• Tasks:
- a) In the patch, how long after the utterance does OffsetVoiceKey end the recording by default?
- b) Please quote the patch between "Copyright (c) Jeremy" and "demos and testing.", inclusive.
- c) Render this sentence from the patch in Spanish: "_BaseVoiceKey is the main abstract class."

--- START Extract ---

From 71e2d154f62798e057feb7d61dc5847ee87b02db Mon Sep 17 00:00:00 2001
From: "Jeremy R. Gray" <jrgray@gmail.com>
Date: Mon, 28 Sep 2015 11:46:04 -0400
Subject: [PATCH] enh: offset voice key, version 0.5

---
 psychopy/voicekey/__init__.py |  88 +++++------
 psychopy/voicekey/vk_plot.py  | 283 ----------------------------------
 2 files changed, 35 insertions(+), 336 deletions(-)
 delete mode 100644 psychopy/voicekey/vk_plot.py

diff --git a/psychopy/voicekey/__init__.py b/psychopy/voicekey/__init__.py
index c807dab46d4..85633a80f9f 100644
--- a/psychopy/voicekey/__init__.py
+++ b/psychopy/voicekey/__init__.py
@@ -5,18 +5,16 @@
 
 Copyright (c) Jeremy R. Gray, 2015
 License: Distributed under the terms of the GPLv3
-Version: 0.4
 Dev status: beta. Can work well in some circumstances, not widely tested.
-Smoother with 64-bit python and pyo.
 
 _BaseVoiceKey is the main abstract class. Subclass and override the detect()
-method. See SimpleThresholdVoiceKey
-
-See readme.txt for notes, vk_plot.py for demos and testing.
+method. See SimpleThresholdVoiceKey or OnsetVoiceKey for examples.
 """
 
 from __future__ import division
 
+__version__ = 0.5
+
 import sys
 import os
 import numpy as np
@@ -32,8 +30,7 @@
 # pyo_server will point to a booted pyo server once pyo_init() is called:
 pyo_server = None
 
-# Various bits and pieces:
-from . signal import _BaseVoiceKeySignal
+# helper functions for time, signal processing, and file I/O:
 from . vk_tools import *
 
 # Constants:
@@ -207,7 +204,7 @@ def _set_signaler(self):
     def _set_tables(self):
         """Set up the pyo tables (allocate memory, etc).
 
-        One source -> three pyo tables: chunk=short, whole=all, baseline
+        One source -> three pyo tables: chunk=short, whole=all, baseline.
         triggers fill tables from self._source; make triggers in .start()
         """
         sec_per_chunk = self.msPerChunk / 1000.
@@ -439,9 +436,10 @@ def wait_for_event(self, plus=0):
             if naptime > 0:
                 sleep(naptime)
             self.stop()
-        # next sleep() helps avoid pyo "ReferenceError: weakly-referenced
-        #                               object no longer exists"
+        # next sleep() helps avoid pyo error:
+        #    "ReferenceError: weakly-referenced object no longer exists"
         sleep(1.5 * self.msPerChunk / 1000.)
+
         return self.elapsed
 
     def save(self, ftype='', dtype='int16'):
@@ -515,62 +513,46 @@ def detect(self):
             self.trip()
 
 
-class VoicelessPlosiveVoiceKey(_BaseVoiceKey):
-    """Class to detect and signal the offset of a vowel followed by a voiceless
-    plosive, e.g. the end of "ah" in utterance "ah pa".
+class OffsetVoiceKey(_BaseVoiceKey):
+    """Class to detect the offset of a single-word utterance.
+
+    Ends the recording after a delay; default = 300ms later.
     """
-    def __init__(self, sec=1.5, msPerChunk=2, file_out='', file_in='',
-                 duration=0.070, proportion=0.7, signaler=None,
-                 start=0, stop=-1, baseline=0):
+    def __init__(self, sec=10, file_out='', file_in='', delay=0.3, **kwargs):
         """Adjust parameters `duration` and `proportion` as needed.

--- END Extract ---
--- START Excerpted data ---

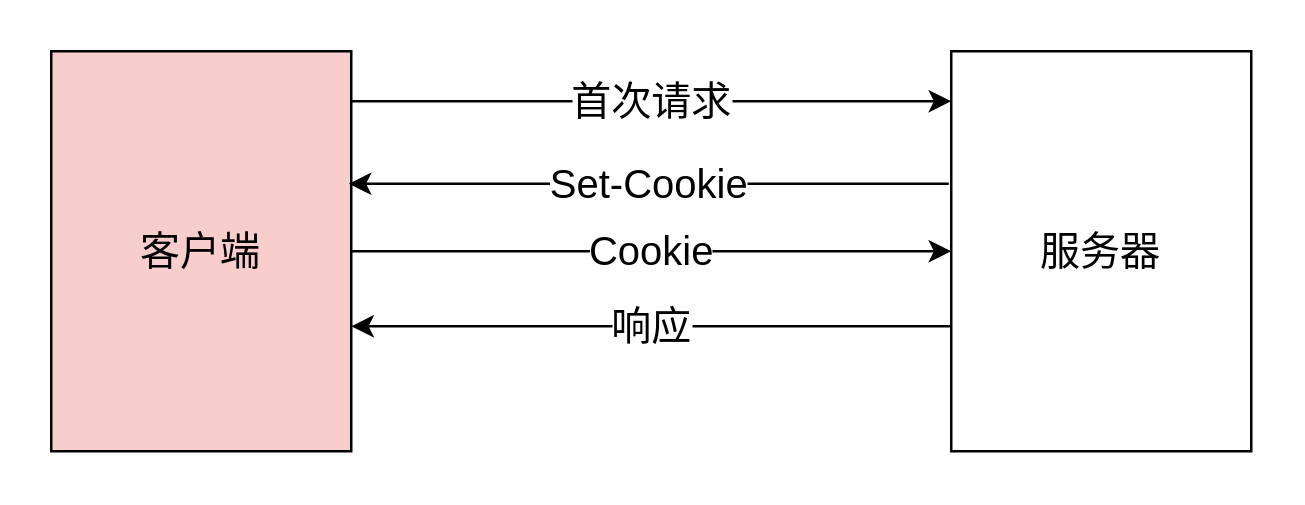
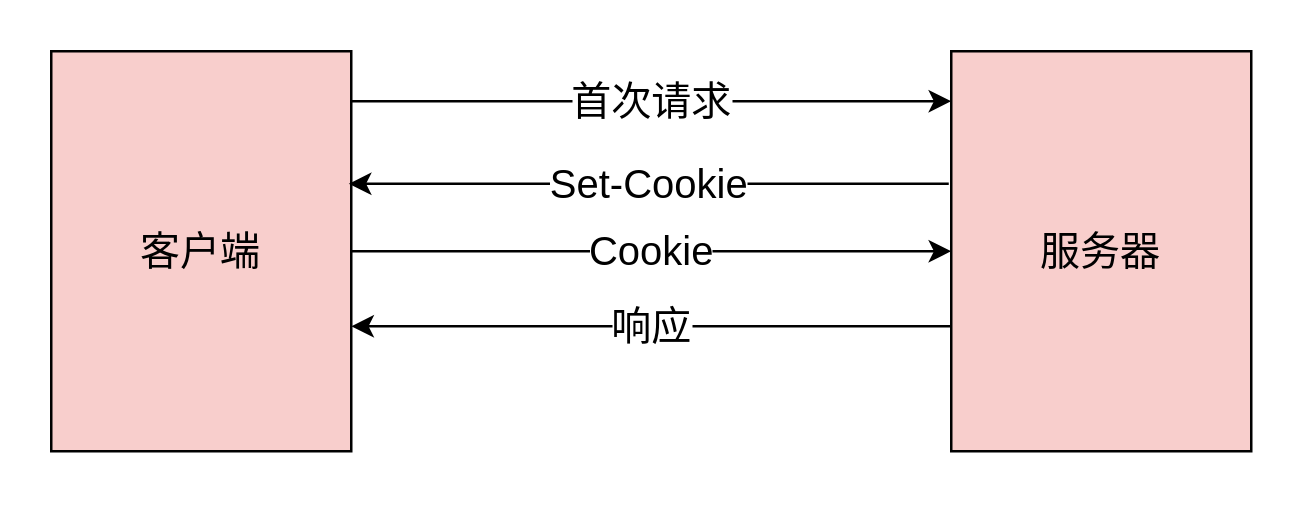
  <mxCell id="0" />
  <mxCell id="1" parent="0" />
  <mxCell id="2" value="&lt;font style=&quot;font-size: 16px&quot;&gt;客户端&lt;/font&gt;" style="rounded=0;whiteSpace=wrap;html=1;fillColor=#f8cecc;" vertex="1" parent="1"><mxGeometry x="20" y="20" width="120" height="160" as="geometry" /></mxCell>
- <mxCell id="3" value="&lt;font style=&quot;font-size: 16px&quot;&gt;服务器&lt;/font&gt;" style="rounded=0;whiteSpace=wrap;html=1;" vertex="1" parent="1"><mxGeometry x="380" y="20" width="120" height="160" as="geometry" /></mxCell>
+ <mxCell id="3" value="&lt;font style=&quot;font-size: 16px&quot;&gt;服务器&lt;/font&gt;" style="rounded=0;whiteSpace=wrap;html=1;fillColor=#f8cecc;" vertex="1" parent="1"><mxGeometry x="380" y="20" width="120" height="160" as="geometry" /></mxCell>
  <mxCell id="4" value="&lt;font style=&quot;font-size: 16px&quot;&gt;首次请求&lt;/font&gt;" style="endArrow=classic;html=1;" edge="1" parent="1"><mxGeometry width="50" height="50" relative="1" as="geometry"><mxPoint x="140" y="40" as="sourcePoint" /><mxPoint x="380" y="40" as="targetPoint" /></mxGeometry></mxCell>
  <mxCell id="5" value="&lt;font style=&quot;font-size: 16px&quot;&gt;Set-Cookie&lt;/font&gt;" style="endArrow=classic;html=1;" edge="1" parent="1"><mxGeometry width="50" height="50" relative="1" as="geometry"><mxPoint x="379" y="73" as="sourcePoint" /><mxPoint x="139" y="73" as="targetPoint" /></mxGeometry></mxCell>
  <mxCell id="6" value="&lt;font style=&quot;font-size: 16px&quot;&gt;Cookie&lt;/font&gt;" style="endArrow=classic;html=1;" edge="1" parent="1"><mxGeometry width="50" height="50" relative="1" as="geometry"><mxPoint x="140" y="100" as="sourcePoint" /><mxPoint x="380" y="100" as="targetPoint" /></mxGeometry></mxCell>
  <mxCell id="7" value="&lt;span style=&quot;font-size: 16px&quot;&gt;响应&lt;/span&gt;" style="endArrow=classic;html=1;" edge="1" parent="1"><mxGeometry width="50" height="50" relative="1" as="geometry"><mxPoint x="380" y="130" as="sourcePoint" /><mxPoint x="140" y="130" as="targetPoint" /></mxGeometry></mxCell>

--- END Excerpted data ---

• Task responses:
- a) 300ms later.

- b)
Copyright (c) Jeremy R. Gray, 2015
 License: Distributed under the terms of the GPLv3
-Version: 0.4
 Dev status: beta. Can work well in some circumstances, not widely tested.
-Smoother with 64-bit python and pyo.
 
 _BaseVoiceKey is the main abstract class. Subclass and override the detect()
-method. See SimpleThresholdVoiceKey
-
-See readme.txt for notes, vk_plot.py for demos and testing.

- c) _BaseVoiceKey es la clase abstracta principal.